El rol de los fonoaudiólogos en la rehabilitación del Covid

A lo largo de los últimos años, se han popularizado las cuentas de redes sociales especializadas en brindar consejos sobre el cuidado del cuerpo y la mente. Siguiendo esta corriente, la licenciada en Fonoaudiología Virginia Zunino, creó “Fonoaudiología ATR”, una cuenta de Instagram mediante la cual brinda información con respecto a las diversas áreas que cubre su especialidad. Hablamos con ella sobre esta iniciativa:

 

IC: ¿Cómo surgió Fonoaudiología ATR?

VZ: Me parece sumamente importante el cuidado de la salud y me gusta todo lo que respecta a la prevención. Para adquirir ese hábito tenemos que poder acceder a información confiable, sencilla y aplicable. De alguna manera intento crear un lazo entre mi disciplina y la gente. Hay toda una movida sanitaria en cuanto a difusión y me parece que es una herramienta súper aprovechable y a la que hoy en día cualquiera accede.

 

IC: ¿Tus seguidores te hacen muchas consultas?

VZ: No por motivación propia, sino a raíz de mis publicaciones. No es una disciplina tan difundida y realmente dudo que todo el mundo conozca las áreas de intervención, que por cierto son muchas.

 

IC: En general solo se la asocia con el habla ¿No?

VZ: Si, siempre nos encasillan en las que “rehabilitamos la R” y es mucho más que eso.

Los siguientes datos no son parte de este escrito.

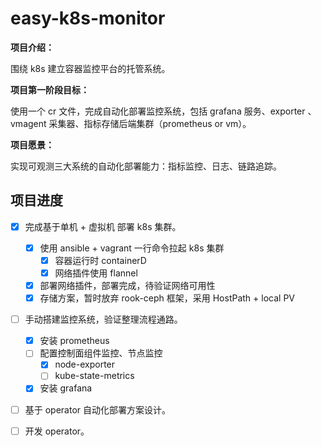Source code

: # easy-k8s-monitor
**项目介绍：**

围绕 k8s 建立容器监控平台的托管系统。

**项目第一阶段目标：**

使用一个 cr 文件，完成自动化部署监控系统，包括 grafana 服务、exporter 、vmagent 采集器、指标存储后端集群（prometheus or vm）。

**项目愿景：**

实现可观测三大系统的自动化部署能力：指标监控、日志、链路追踪。

## 项目进度
- [x] 完成基于单机 + 虚拟机 部署 k8s 集群。
    - [x] 使用 ansible + vagrant 一行命令拉起 k8s 集群
        - [x] 容器运行时 containerD
        - [x] 网络插件使用 flannel
    - [x] 部署网络插件，部署完成，待验证网络可用性
    - [x] 存储方案，暂时放弃 rook-ceph 框架，采用 HostPath + local PV

- [ ] 手动搭建监控系统，验证整理流程通路。
    - [x] 安装 prometheus
    - [ ] 配置控制面组件监控、节点监控
        - [x] node-exporter
        - [ ] kube-state-metrics
    - [x] 安装 grafana

- [ ] 基于 operator 自动化部署方案设计。

- [ ] 开发 operator。

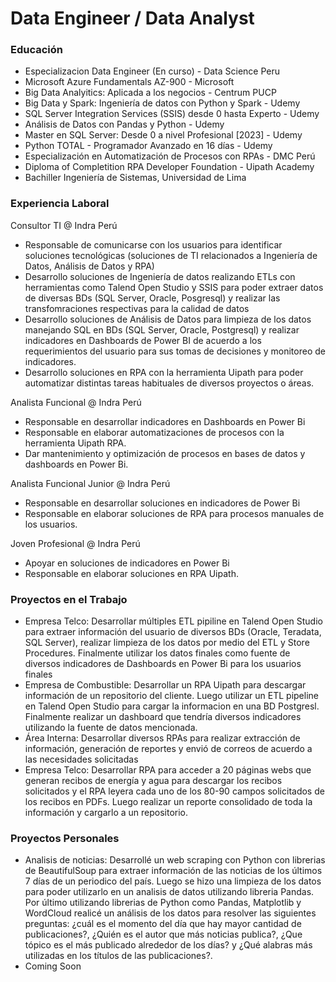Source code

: # Data Engineer / Data Analyst

### Educación
- Especializacion Data Engineer (En curso) - Data Science Peru 
- Microsoft Azure Fundamentals AZ-900 - Microsoft
- Big Data Analyitics: Aplicada a los negocios - Centrum PUCP
- Big Data y Spark: Ingeniería de datos con Python y Spark - Udemy
- SQL Server Integration Services (SSIS) desde 0 hasta Experto - Udemy
- Análisis de Datos con Pandas y Python - Udemy
- Master en SQL Server: Desde 0 a nivel Profesional [2023] - Udemy
- Python TOTAL - Programador Avanzado en 16 días - Udemy
- Especialización en Automatización de Procesos con RPAs - DMC Perú
- Diploma of Completition RPA Developer Foundation - Uipath Academy
- Bachiller Ingeniería de Sistemas, Universidad de Lima

### Experiencia Laboral
Consultor TI @ Indra Perú
- Responsable de comunicarse con los usuarios para identificar soluciones tecnológicas (soluciones de TI relacionados a Ingeniería de Datos, Análisis de Datos y RPA)
- Desarrollo soluciones de Ingeniería de datos realizando ETLs con herramientas como Talend Open Studio y SSIS para poder extraer datos de diversas BDs (SQL Server, Oracle, Posgresql) y realizar las transfomraciones respectivas para la calidad de datos
- Desarrollo soluciones de Análisis de Datos para limpieza de los datos manejando SQL en BDs  (SQL Server, Oracle, Postgresql) y realizar indicadores en Dashboards de Power BI de acuerdo a los requerimientos del usuario para sus tomas de decisiones y monitoreo de indicadores.
- Desarrollo soluciones en RPA con la herramienta Uipath para poder automatizar distintas tareas habituales de diversos proyectos o áreas.

Analista Funcional @ Indra Perú
- Responsable en desarrollar indicadores en Dashboards en Power Bi
- Responsable en elaborar automatizaciones de procesos con la herramienta Uipath RPA.
- Dar mantenimiento y optimización de procesos en bases de datos y dashboards en Power Bi.

Analista Funcional Junior @ Indra Perú
- Responsable en desarrollar soluciones en indicadores de Power Bi
- Responsable en elaborar soluciones de RPA para procesos manuales de los usuarios.

Joven Profesional @ Indra Perú
- Apoyar en soluciones de indicadores en Power Bi
- Responsable en elaborar soluciones en RPA Uipath.

### Proyectos en el Trabajo
- Empresa Telco: Desarrollar múltiples ETL pipiline en Talend Open Studio para extraer información del usuario de diversos BDs (Oracle, Teradata, SQL Server), realizar limpieza de los datos por medio del ETL y Store Procedures. Finalmente utilizar los datos finales como fuente de diversos indicadores de Dashboards en Power Bi para los usuarios finales
- Empresa de Combustible: Desarrollar un RPA Uipath para descargar información de un repositorio del cliente. Luego utilizar un ETL pipeline en Talend Open Studio para cargar la informacion en una BD Postgresl. Finalmente realizar un dashboard que tendría diversos indicadores utilizando la fuente de datos mencionada.
- Área Interna: Desarrollar diversos RPAs para realizar extracción de información, generación de reportes y envió de correos de acuerdo a las necesidades solicitadas
- Empresa Telco: Desarrollar RPA para acceder a 20 páginas webs que generan recibos de energía y agua para descargar los recibos solicitados y el RPA leyera cada uno de los 80-90 campos solicitados de los recibos en PDFs. Luego realizar un reporte consolidado de toda la información y cargarlo a un repositorio.

### Proyectos Personales
- Analisis de noticias: Desarrollé un web scraping con Python con librerias de BeautifulSoup para extraer información de las noticias de los últimos 7 días de un periodico del país. Luego se hizo una limpieza de los datos para poder utilizarlo en un analisis de datos utilizando libreria Pandas. Por último utilizando librerias de Python como Pandas, Matplotlib y WordCloud realicé un análisis de los datos para resolver las siguientes preguntas: ¿cuál es el momento del día que hay mayor cantidad de publicaciones?, ¿Quién es el autor que más noticias publica?, ¿Que tópico es el más publicado alrededor de los días? y ¿Qué alabras más utilizadas en los títulos de las publicaciones?.
- Coming Soon
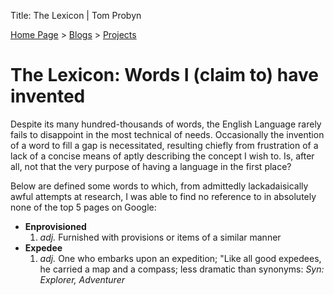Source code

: Title: The Lexicon | Tom Probyn

[Home Page](https://tomprobyn.uk) > [Blogs](https://tomprobyn.uk/blogs) > [Projects](https://tomprobyn.uk/projects)

# The Lexicon: Words I (claim to) have invented

Despite its many hundred-thousands of words, the English Language rarely fails to disappoint in the most technical of needs. Occasionally the invention of a word to fill a gap is necessitated, resulting chiefly from frustration of a lack of a concise means of aptly describing the concept I wish to. Is, after all, not that the very purpose of having a language in the first place?

Below are defined some words to which, from admittedly lackadaisically awful attempts at research, I was able to find no reference to in absolutely none of the top 5 pages on Google:

- **Enprovisioned**
    1. *adj.* Furnished with provisions or items of a similar manner
- **Expedee**
    1. *adj.* One who embarks upon an expedition; "Like all good expedees, he carried a map and a compass; less dramatic than synonyms: *Syn: Explorer, Adventurer*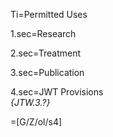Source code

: Ti=Permitted Uses

1.sec=Research

2.sec=Treatment

3.sec=Publication

4.sec=JWT Provisions<br><i>{JTW.3.?}</i>

=[G/Z/ol/s4]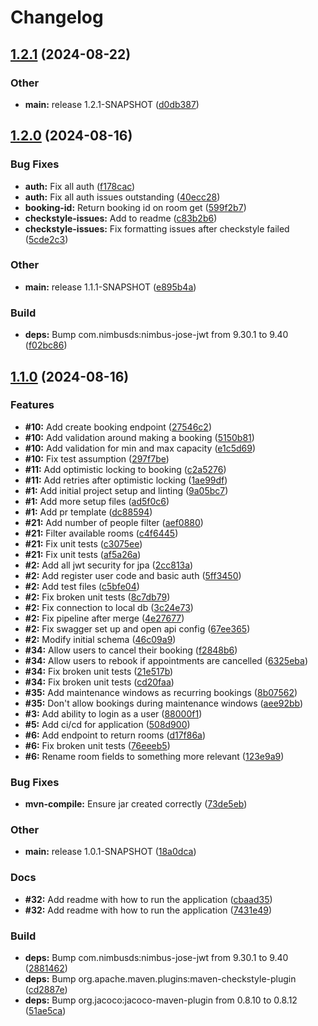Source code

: # Changelog

## [1.2.1](https://github.com/ajhelsby/mashreq-coding-test/compare/v1.2.0...v1.2.1) (2024-08-22)


### Other

* **main:** release 1.2.1-SNAPSHOT ([d0db387](https://github.com/ajhelsby/mashreq-coding-test/commit/d0db38760f895cf5f4a165ee2484f9c2e27cb06b))

## [1.2.0](https://github.com/ajhelsby/mashreq-coding-test/compare/v1.1.0...v1.2.0) (2024-08-16)


### Bug Fixes

* **auth:** Fix all auth ([f178cac](https://github.com/ajhelsby/mashreq-coding-test/commit/f178cac6e6693335131214296316712b0d3bd90c))
* **auth:** Fix all auth issues outstanding ([40ecc28](https://github.com/ajhelsby/mashreq-coding-test/commit/40ecc28a87706c23388628b65a1255e98c8a02e5))
* **booking-id:** Return booking id on room get ([599f2b7](https://github.com/ajhelsby/mashreq-coding-test/commit/599f2b744dd8ee80f8fc96b04d6fb496a8d5b536))
* **checkstyle-issues:** Add to readme ([c83b2b6](https://github.com/ajhelsby/mashreq-coding-test/commit/c83b2b6c2388124908fe146815fbfc9ab5574a1a))
* **checkstyle-issues:** Fix formatting issues after checkstyle failed ([5cde2c3](https://github.com/ajhelsby/mashreq-coding-test/commit/5cde2c3cd053e9fb74fa08cc7e2e444e8803108c))


### Other

* **main:** release 1.1.1-SNAPSHOT ([e895b4a](https://github.com/ajhelsby/mashreq-coding-test/commit/e895b4a796c08cc6b8adb76859aad9c7ce935516))


### Build

* **deps:** Bump com.nimbusds:nimbus-jose-jwt from 9.30.1 to 9.40 ([f02bc86](https://github.com/ajhelsby/mashreq-coding-test/commit/f02bc861eda09dff1ad99e9982a25150c1fa85dd))

## [1.1.0](https://github.com/ajhelsby/mashreq-coding-test/compare/v1.0.0...v1.1.0) (2024-08-16)


### Features

* **#10:** Add create booking endpoint ([27546c2](https://github.com/ajhelsby/mashreq-coding-test/commit/27546c297d36d84d56047fd541525f18babb7eb7))
* **#10:** Add validation around making a booking ([5150b81](https://github.com/ajhelsby/mashreq-coding-test/commit/5150b811aa49d656b86eba3f207dca229780b291))
* **#10:** Add validation for min and max capacity ([e1c5d69](https://github.com/ajhelsby/mashreq-coding-test/commit/e1c5d694f2025e2260d20e26cbe731df9de177c4))
* **#10:** Fix test assumption ([297f7be](https://github.com/ajhelsby/mashreq-coding-test/commit/297f7bea5b649b3d4ab1142ccb14924a04d47e30))
* **#11:** Add optimistic locking to booking ([c2a5276](https://github.com/ajhelsby/mashreq-coding-test/commit/c2a5276aa19c6ade40eae672084b9e69415340ed))
* **#11:** Add retries after optimistic locking ([1ae99df](https://github.com/ajhelsby/mashreq-coding-test/commit/1ae99df6b8296f2f0f0371e514c682e1e58a8990))
* **#1:** Add initial project setup and linting ([9a05bc7](https://github.com/ajhelsby/mashreq-coding-test/commit/9a05bc7461fb1c909a364b8e191a6979002a8925))
* **#1:** Add more setup files ([ad5f0c6](https://github.com/ajhelsby/mashreq-coding-test/commit/ad5f0c61410d8af2814d0efe8c050a90c352f846))
* **#1:** Add pr template ([dc88594](https://github.com/ajhelsby/mashreq-coding-test/commit/dc885945f87c13a5f5ab697baab1cb28551b79d0))
* **#21:** Add number of people filter ([aef0880](https://github.com/ajhelsby/mashreq-coding-test/commit/aef088020f94d650fa74ab0ea2e8f1b97f5a6dd2))
* **#21:** Filter available rooms ([c4f6445](https://github.com/ajhelsby/mashreq-coding-test/commit/c4f644519dd0b82b526307db5e0ae2590d85bf80))
* **#21:** Fix unit tests ([c3075ee](https://github.com/ajhelsby/mashreq-coding-test/commit/c3075eedf4a2ebba00096d7e1ec827cc762b5001))
* **#21:** Fix unit tests ([af5a26a](https://github.com/ajhelsby/mashreq-coding-test/commit/af5a26abb684f1d31dbb82b01e47039a87598293))
* **#2:** Add all jwt security for jpa ([2cc813a](https://github.com/ajhelsby/mashreq-coding-test/commit/2cc813a1c8ab6ad32a75abd6f7184340c6155296))
* **#2:** Add register user code and basic auth ([5ff3450](https://github.com/ajhelsby/mashreq-coding-test/commit/5ff345024f51699deeeab83f7553642217682619))
* **#2:** Add test files ([c5bfe04](https://github.com/ajhelsby/mashreq-coding-test/commit/c5bfe04aeee354b31abb74ff48d07306e4ed238a))
* **#2:** Fix broken unit tests ([8c7db79](https://github.com/ajhelsby/mashreq-coding-test/commit/8c7db7961beea37e67a88471e4c3b5cea91fb884))
* **#2:** Fix connection to local db ([3c24e73](https://github.com/ajhelsby/mashreq-coding-test/commit/3c24e736b4a256f871e0869ad319106beed9efed))
* **#2:** Fix pipeline after merge ([4e27677](https://github.com/ajhelsby/mashreq-coding-test/commit/4e27677b91d8c0fe6904070fa53c2b55088de2ed))
* **#2:** Fix swagger set up and open api config ([67ee365](https://github.com/ajhelsby/mashreq-coding-test/commit/67ee3651faba37099766797d0843112c63e54014))
* **#2:** Modify initial schema ([46c09a9](https://github.com/ajhelsby/mashreq-coding-test/commit/46c09a987d98b10b826a95a3daeba3b4907fe49a))
* **#34:** Allow users to cancel their booking ([f2848b6](https://github.com/ajhelsby/mashreq-coding-test/commit/f2848b6bfbb94a27fa3e75a16136002cf98d7bdf))
* **#34:** Allow users to rebook if appointments are cancelled ([6325eba](https://github.com/ajhelsby/mashreq-coding-test/commit/6325eba448a45af6e827a23a0ba7cb599586e350))
* **#34:** Fix broken unit tests ([21e517b](https://github.com/ajhelsby/mashreq-coding-test/commit/21e517bb3c97ad8784eb22ee56cba218ae3c6366))
* **#34:** Fix broken unit tests ([cd20faa](https://github.com/ajhelsby/mashreq-coding-test/commit/cd20faa8027b462754a6256afdf378fbec2857e0))
* **#35:** Add maintenance windows as recurring bookings ([8b07562](https://github.com/ajhelsby/mashreq-coding-test/commit/8b07562dc4465aafd61498b425e1fdab38c8c573))
* **#35:** Don't allow bookings during maintenance windows ([aee92bb](https://github.com/ajhelsby/mashreq-coding-test/commit/aee92bb34788bdfde2c326409854cc03b5bb7ebb))
* **#3:** Add ability to login as a user ([88000f1](https://github.com/ajhelsby/mashreq-coding-test/commit/88000f1d21874cddc0a86098fea3d50752dd0cca))
* **#5:** Add ci/cd for application ([508d900](https://github.com/ajhelsby/mashreq-coding-test/commit/508d9005eb535b0aef2178de47afe0176238e62b))
* **#6:** Add endpoint to return rooms ([d17f86a](https://github.com/ajhelsby/mashreq-coding-test/commit/d17f86a6873b286789f3f7dd89a2a56901ac8477))
* **#6:** Fix broken unit tests ([76eeeb5](https://github.com/ajhelsby/mashreq-coding-test/commit/76eeeb5b1395c14633aafae29c07ffcee7fda1d4))
* **#6:** Rename room fields to something more relevant ([123e9a9](https://github.com/ajhelsby/mashreq-coding-test/commit/123e9a942807435594ea6cbe34faaf51fc8fafd6))


### Bug Fixes

* **mvn-compile:** Ensure jar created correctly ([73de5eb](https://github.com/ajhelsby/mashreq-coding-test/commit/73de5eb3c0dc961b112b053742636215a78bbd26))


### Other

* **main:** release 1.0.1-SNAPSHOT ([18a0dca](https://github.com/ajhelsby/mashreq-coding-test/commit/18a0dcad7ee18d84abaccbb2402a72ac268dded4))


### Docs

* **#32:** Add readme with how to run the application ([cbaad35](https://github.com/ajhelsby/mashreq-coding-test/commit/cbaad35b5ec64ef8d85a241901ea932ef15e3841))
* **#32:** Add readme with how to run the application ([7431e49](https://github.com/ajhelsby/mashreq-coding-test/commit/7431e49905b337d5c305ae4c068c5334f7d19f00))


### Build

* **deps:** Bump com.nimbusds:nimbus-jose-jwt from 9.30.1 to 9.40 ([2881462](https://github.com/ajhelsby/mashreq-coding-test/commit/28814627ab6a2b7a12e0a48c330fa749e51db470))
* **deps:** Bump org.apache.maven.plugins:maven-checkstyle-plugin ([cd2887e](https://github.com/ajhelsby/mashreq-coding-test/commit/cd2887e084e770588c2a55f98e420c46b375485a))
* **deps:** Bump org.jacoco:jacoco-maven-plugin from 0.8.10 to 0.8.12 ([51ae5ca](https://github.com/ajhelsby/mashreq-coding-test/commit/51ae5ca236307449245632de3c6d10656b077b87))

Con la pandemia y la promulgación de la Ley de Ejercicio Profesional, en octubre del año pasado nuestra profesión se revalorizó. Lamentable y alegremente, tomamos un valor sumamente trascendental para la rehabilitación de los pacientes que cursan internaciones prolongadas por el Covid. Las secuelas son muchas y no todos saben de qué se trata esto. Es desbastador ver a los pacientes atravesar el proceso de recuperación, muchas veces sin su familia, por el contexto en sí. Es ahí donde todo el equipo de salud cumple un rol fundamental.

 

IC: ¿Cuáles son esas secuelas que nombrás?

VZ: Muchas secuelas tienen que ver con el uso del respirador de forma prolongada y las medicaciones que requiere el paciente para sobrevivir. Se observa con alta frecuencia lo que se llama “Brain fog” o “niebla del cerebro”. Muchas veces los pacientes salen de la terapia confusos, con delirio, y nuestra función es evaluar las funciones cognitivas (orientación, atención, memoria, lenguaje y funciones ejecutivas) para poder abordarlos.

Es angustiante ver cómo se les detiene su reloj interno y cuando empiezan a ser conscientes del tiempo que transcurrieron en estado de desconexión… Tiene un fuerte impacto, casi traumático.

El segundo punto que vemos es la deglución y la voz. Cuando les colocan el tubo para ayudarlos a respirar mecánicamente se alteran las dos funciones que te nombre anteriormente. A veces requieren traqueostomía. En esas condiciones el paciente no come. No tiene la vía oral segura y le colocan una sonda que va directo a la nariz. Nuestro rol es evaluar las funciones y rehabilitar la deglución y la voz.

 

IC: ¿Se han notado secuelas a raíz de la virtualidad?

VZ:  Creo que se formó una barrera para el acceso a la salud, al menos en lo público, que es el ámbito en el que me encuentro actualmente. Si apunto a lo orgánico, la pandemia trajo el uso tan necesario del barbijo, lo que a su vez, en un principio nos llevó a mal utilizar la voz y adoptar hábitos nocivos como gritar, articular poco, apretar la mandíbula, tomar menos líquidos, impactando directamente en la voz.

Desde lo auditivo, las personas con hipoacusia/sordera se vieron perjudicadas porque perdieron la entrada visual y auditiva: con el barbijo no podemos leer los labios y se pierden decibeles, que quizás no son muchos para un normoyente, pero para una persona con pérdida auditiva le hace diferencia en comprender el mensaje.

Y por el último, sabemos bien todos que el aislamiento implicó perder desde lo social, sobre todo en los mayores, la posibilidad de vincularnos con nuestros seres queridos, y esto tiene un impacto notable sobre la salud mental y por ende cognitiva. Por naturaleza somos seres sociales y necesitamos del otro.

 

IC: ¿En el nivel educativo pasó algo parecido?

VZ: Si, totalmente. Mas allá de la instrucción formal el ámbito escolar es un espacio de desarrollo pleno para los niños, fuertemente en el orden de lo psicosocial. Es necesario el contacto con pares y además es un espacio de contención. Muchas veces son los docentes quienes detectan situaciones de vulnerabilidad o necesidades a resolver y esta parte hoy está siendo trunca, casi inexistente.